##### Material supplied
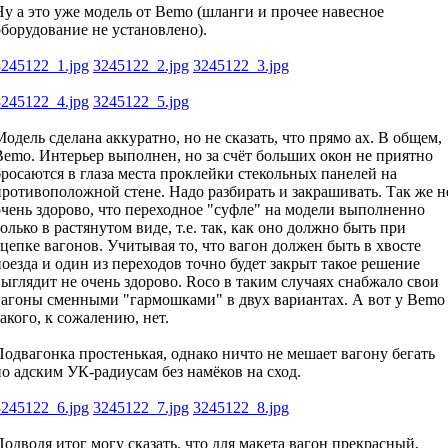
Ну а это уже модель от Bemo (шланги и прочее навесное
оборудование не установлено).
3245122_1.jpg
3245122_2.jpg
3245122_3.jpg
3245122_4.jpg
3245122_5.jpg
Модель сделана аккуратно, но не сказать, что прямо ах. В общем,
Bemo. Интерьер выполнен, но за счёт больших окон не приятно
бросаются в глаза места проклейки стекольных панелей на
противоположной стене. Надо разбирать и закрашивать. Так же н
очень здорово, что переходное "суфле" на модели выполненно
олько в растянутом виде, т.е. так, как оно должно быть при
сцепке вагонов. Учитывая то, что вагон должен быть в хвосте
поезда и один из переходов точно будет закрыт такое решение
выглядит не очень здорово. Roco в таким случаях снабжало свои
вагоны сменными "гармошками" в двух вариантах. А вот у Bemo
такого, к сожалению, нет.
Подвагонка простенькая, однако ничто не мешает вагону бегать
по адским УК-радиусам без намёков на сход.
3245122_6.jpg
3245122_7.jpg
3245122_8.jpg
Подводя итог могу сказать, что для макета вагон прекрасный,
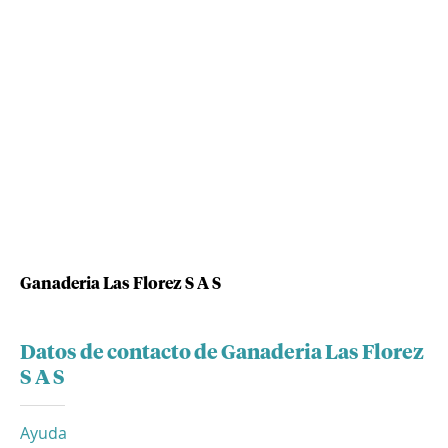
Ganaderia Las Florez S A S
Datos de contacto de Ganaderia Las Florez
S A S
Ayuda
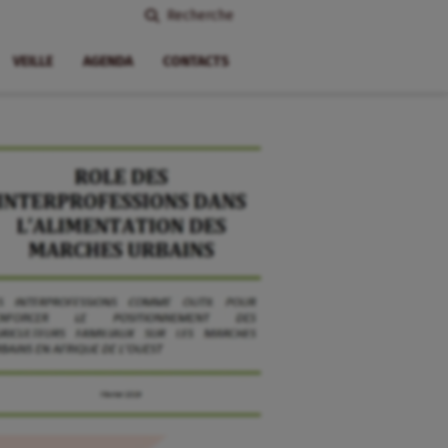
Recherche
VEILLE
AGENDA
CONTACTS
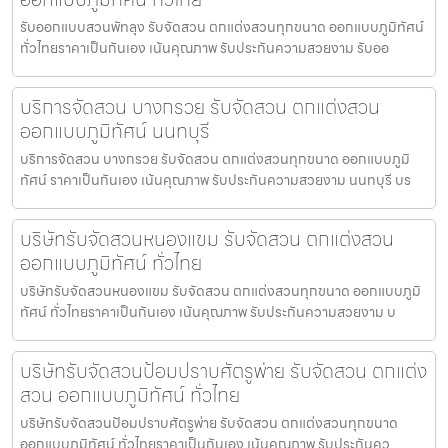
รับออกแบบสวนพัทลุง รับจัดสวน ตกแต่งสวนทุกขนาด ออกแบบภูมิทัศน์
ทั่วไทยราคาเป็นกันเอง เน้นคุณภาพ รับประกันความสวยงาม รับออ
บริการจัดสวน บางกรวย รับจัดสวน ตกแต่งสวน
ออกแบบภูมิทัศน์ นนทบุรี
บริการจัดสวน บางกรวย รับจัดสวน ตกแต่งสวนทุกขนาด ออกแบบภูมิ
ทัศน์ ราคาเป็นกันเอง เน้นคุณภาพ รับประกันความสวยงาม นนทบุรี บร
บริษัทรับจัดสวนหนองแขม รับจัดสวน ตกแต่งสวน
ออกแบบภูมิทัศน์ ทั่วไทย
บริษัทรับจัดสวนหนองแขม รับจัดสวน ตกแต่งสวนทุกขนาด ออกแบบภูมิ
ทัศน์ ทั่วไทยราคาเป็นกันเอง เน้นคุณภาพ รับประกันความสวยงาม บ
บริษัทรับจัดสวนป้อมปราบศัตรูพ่าย รับจัดสวน ตกแต่ง
สวน ออกแบบภูมิทัศน์ ทั่วไทย
บริษัทรับจัดสวนป้อมปราบศัตรูพ่าย รับจัดสวน ตกแต่งสวนทุกขนาด
ออกแบบภูมิทัศน์ ทั่วไทยราคาเป็นกันเอง เน้นคุณภาพ รับประกันคว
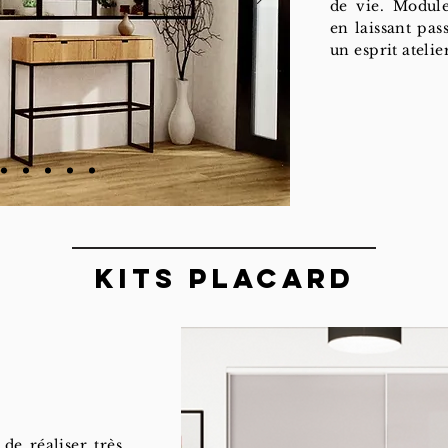
de vie. Module
en laissant pas
un esprit atelie
Kits placard
de réaliser très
##########
**Exercise requirements:** From the line containing "по адским УК-радиусам без намёков на сход." through the last line of the records, both included, output those lines exactly and nothing else; skip the pictures.

**Expected output:**
по адским УК-радиусам без намёков на сход.
3245122_6.jpg
3245122_7.jpg
3245122_8.jpg
Подводя итог могу сказать, что для макета вагон прекрасный,
Ganaderia Las Florez S A S
Datos de contacto de Ganaderia Las Florez
S A S
Ayuda
Recherche
VEILLE
AGENDA
CONTACTS
รับออกแบบสวนพัทลุง รับจัดสวน ตกแต่งสวนทุกขนาด ออกแบบภูมิทัศน์
ทั่วไทยราคาเป็นกันเอง เน้นคุณภาพ รับประกันความสวยงาม รับออ
บริการจัดสวน บางกรวย รับจัดสวน ตกแต่งสวน
ออกแบบภูมิทัศน์ นนทบุรี
บริการจัดสวน บางกรวย รับจัดสวน ตกแต่งสวนทุกขนาด ออกแบบภูมิ
ทัศน์ ราคาเป็นกันเอง เน้นคุณภาพ รับประกันความสวยงาม นนทบุรี บร
บริษัทรับจัดสวนหนองแขม รับจัดสวน ตกแต่งสวน
ออกแบบภูมิทัศน์ ทั่วไทย
บริษัทรับจัดสวนหนองแขม รับจัดสวน ตกแต่งสวนทุกขนาด ออกแบบภูมิ
ทัศน์ ทั่วไทยราคาเป็นกันเอง เน้นคุณภาพ รับประกันความสวยงาม บ
บริษัทรับจัดสวนป้อมปราบศัตรูพ่าย รับจัดสวน ตกแต่ง
สวน ออกแบบภูมิทัศน์ ทั่วไทย
บริษัทรับจัดสวนป้อมปราบศัตรูพ่าย รับจัดสวน ตกแต่งสวนทุกขนาด
ออกแบบภูมิทัศน์ ทั่วไทยราคาเป็นกันเอง เน้นคุณภาพ รับประกันคว
de vie. Module
en laissant pas
un esprit atelie
Kits placard
de réaliser très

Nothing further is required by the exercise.